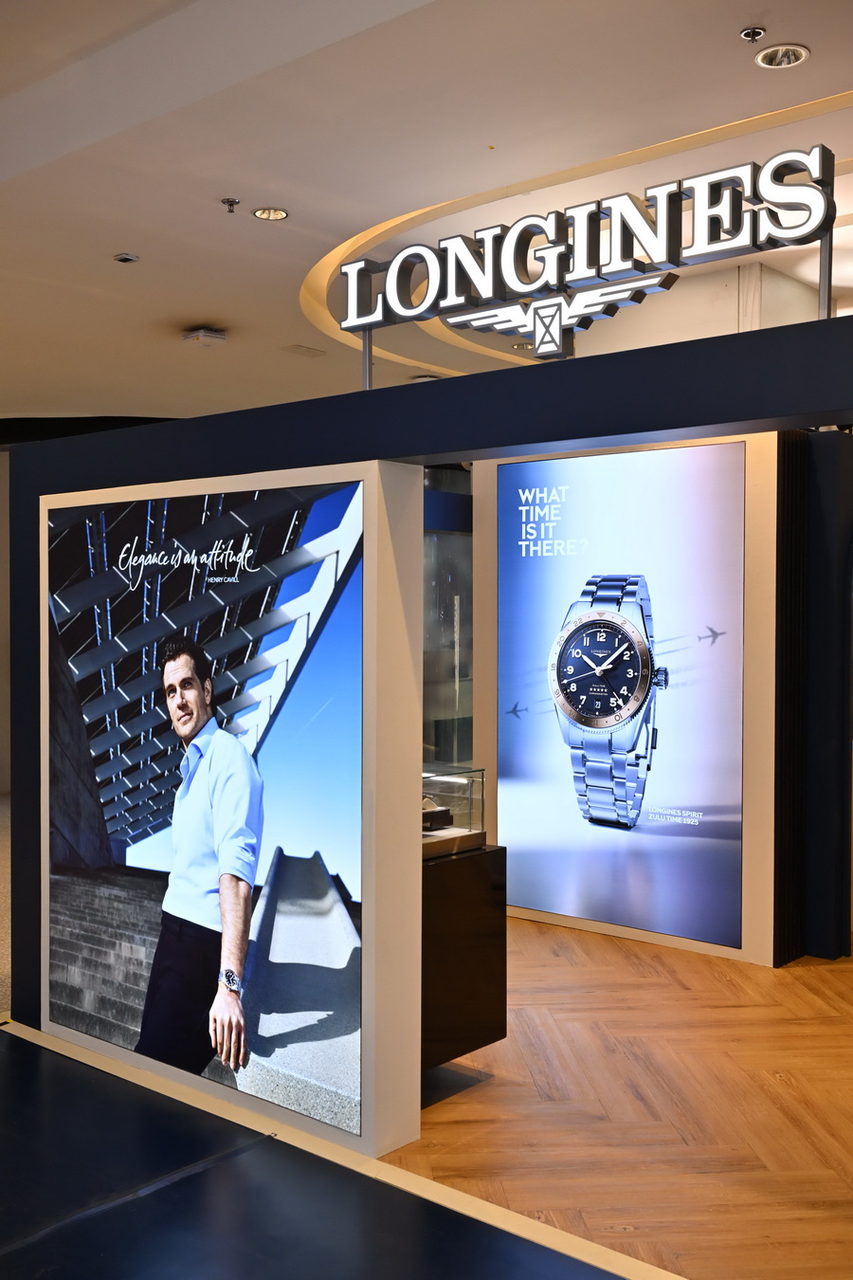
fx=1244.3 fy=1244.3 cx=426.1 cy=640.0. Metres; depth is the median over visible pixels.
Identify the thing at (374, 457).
partition wall
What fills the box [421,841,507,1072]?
display pedestal
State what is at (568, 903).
poster
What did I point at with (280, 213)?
ceiling light
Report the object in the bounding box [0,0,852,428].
ceiling
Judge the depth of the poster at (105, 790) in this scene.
4.02 m
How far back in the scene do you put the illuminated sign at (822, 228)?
3.26 m
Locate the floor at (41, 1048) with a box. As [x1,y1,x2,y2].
[0,1017,640,1279]
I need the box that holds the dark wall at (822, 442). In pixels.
[775,426,852,965]
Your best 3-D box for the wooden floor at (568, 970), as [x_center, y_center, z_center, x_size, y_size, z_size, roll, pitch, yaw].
[1.928,1.528,5.863,9.479,0.097,5.843,1,1,41]
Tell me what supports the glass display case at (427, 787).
on the display pedestal
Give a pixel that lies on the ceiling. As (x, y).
(133, 224)
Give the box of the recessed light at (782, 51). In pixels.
[754,43,809,68]
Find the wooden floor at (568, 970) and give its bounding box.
[393,916,852,1279]
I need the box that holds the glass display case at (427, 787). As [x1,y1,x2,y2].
[420,766,486,860]
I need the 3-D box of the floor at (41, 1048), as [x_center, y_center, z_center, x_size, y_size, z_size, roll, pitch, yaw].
[-1.102,1.539,2.007,6.865,0.029,3.576,1,1,41]
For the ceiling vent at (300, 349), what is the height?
0.020 m
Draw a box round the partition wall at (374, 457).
[2,312,852,1147]
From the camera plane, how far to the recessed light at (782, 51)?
4.26 m
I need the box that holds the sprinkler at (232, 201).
[220,196,240,213]
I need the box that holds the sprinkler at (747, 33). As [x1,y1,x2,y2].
[739,26,765,41]
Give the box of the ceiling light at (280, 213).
[252,206,289,220]
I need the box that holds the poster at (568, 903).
[494,437,745,947]
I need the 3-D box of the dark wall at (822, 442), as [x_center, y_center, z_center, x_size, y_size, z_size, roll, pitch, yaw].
[2.117,0.233,5.910,0.704,2.461,0.740,1,1,41]
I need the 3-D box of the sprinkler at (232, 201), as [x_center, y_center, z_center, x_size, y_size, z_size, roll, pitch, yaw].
[-0.910,-2.024,5.781,0.083,0.055,0.083,1,1,41]
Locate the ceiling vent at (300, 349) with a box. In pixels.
[280,343,327,357]
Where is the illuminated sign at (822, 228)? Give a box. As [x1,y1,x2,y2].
[330,144,839,371]
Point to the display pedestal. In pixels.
(464, 890)
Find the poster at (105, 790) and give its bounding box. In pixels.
[45,473,366,1139]
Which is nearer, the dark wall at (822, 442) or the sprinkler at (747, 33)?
the sprinkler at (747, 33)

PROMPT
Take the data above and set it down exactly, images excluded.

EXERCISE OUTPUT
fx=1244.3 fy=1244.3 cx=426.1 cy=640.0. Metres; depth is the median over visible pixels.
Identify the thing at (374, 457).
partition wall
What fills the box [421,841,507,1072]?
display pedestal
State what is at (568, 903).
poster
What did I point at with (280, 213)?
ceiling light
Report the object in the bounding box [0,0,852,428].
ceiling
Judge the depth of the poster at (105, 790) in this scene.
4.02 m
How far back in the scene do you put the illuminated sign at (822, 228)?
3.26 m
Locate the floor at (41, 1048) with a box. As [x1,y1,x2,y2].
[0,1017,640,1279]
I need the box that holds the dark wall at (822, 442). In pixels.
[775,426,852,965]
Your best 3-D box for the wooden floor at (568, 970), as [x_center, y_center, z_center, x_size, y_size, z_size, roll, pitch, yaw].
[1.928,1.528,5.863,9.479,0.097,5.843,1,1,41]
Tell me what supports the glass display case at (427, 787).
on the display pedestal
Give a pixel that lies on the ceiling. As (x, y).
(133, 224)
Give the box of the recessed light at (782, 51). In pixels.
[754,43,809,68]
Find the wooden floor at (568, 970) and give its bounding box.
[393,916,852,1279]
I need the box that holds the glass display case at (427, 787). As [x1,y1,x2,y2].
[420,766,486,860]
I need the 3-D box of the floor at (41, 1048), as [x_center, y_center, z_center, x_size, y_size, z_size, roll, pitch, yaw].
[-1.102,1.539,2.007,6.865,0.029,3.576,1,1,41]
For the ceiling vent at (300, 349), what is the height?
0.020 m
Draw a box round the partition wall at (374, 457).
[2,312,852,1147]
From the camera plane, how far to the recessed light at (782, 51)?
4.26 m
I need the box that holds the sprinkler at (232, 201).
[220,196,240,213]
I need the box that holds the sprinkler at (747, 33). As [x1,y1,x2,y2].
[739,26,765,41]
Give the box of the ceiling light at (280, 213).
[252,206,289,220]
I need the box that holds the poster at (568, 903).
[494,437,745,947]
I need the 3-D box of the dark wall at (822, 442), as [x_center, y_center, z_center, x_size, y_size, z_size, roll, pitch, yaw].
[2.117,0.233,5.910,0.704,2.461,0.740,1,1,41]
I need the 3-D box of the sprinkler at (232, 201), as [x_center, y_center, z_center, x_size, y_size, z_size, roll, pitch, yaw].
[-0.910,-2.024,5.781,0.083,0.055,0.083,1,1,41]
Locate the ceiling vent at (300, 349) with a box. In pixels.
[280,343,327,357]
Where is the illuminated sign at (822, 228)? Give a box. As [x1,y1,x2,y2].
[330,144,839,371]
Point to the display pedestal. In pixels.
(464, 890)
Find the poster at (105, 790) and give its bounding box. In pixels.
[45,473,366,1139]
Which is nearer, the dark wall at (822, 442) or the sprinkler at (747, 33)?
the sprinkler at (747, 33)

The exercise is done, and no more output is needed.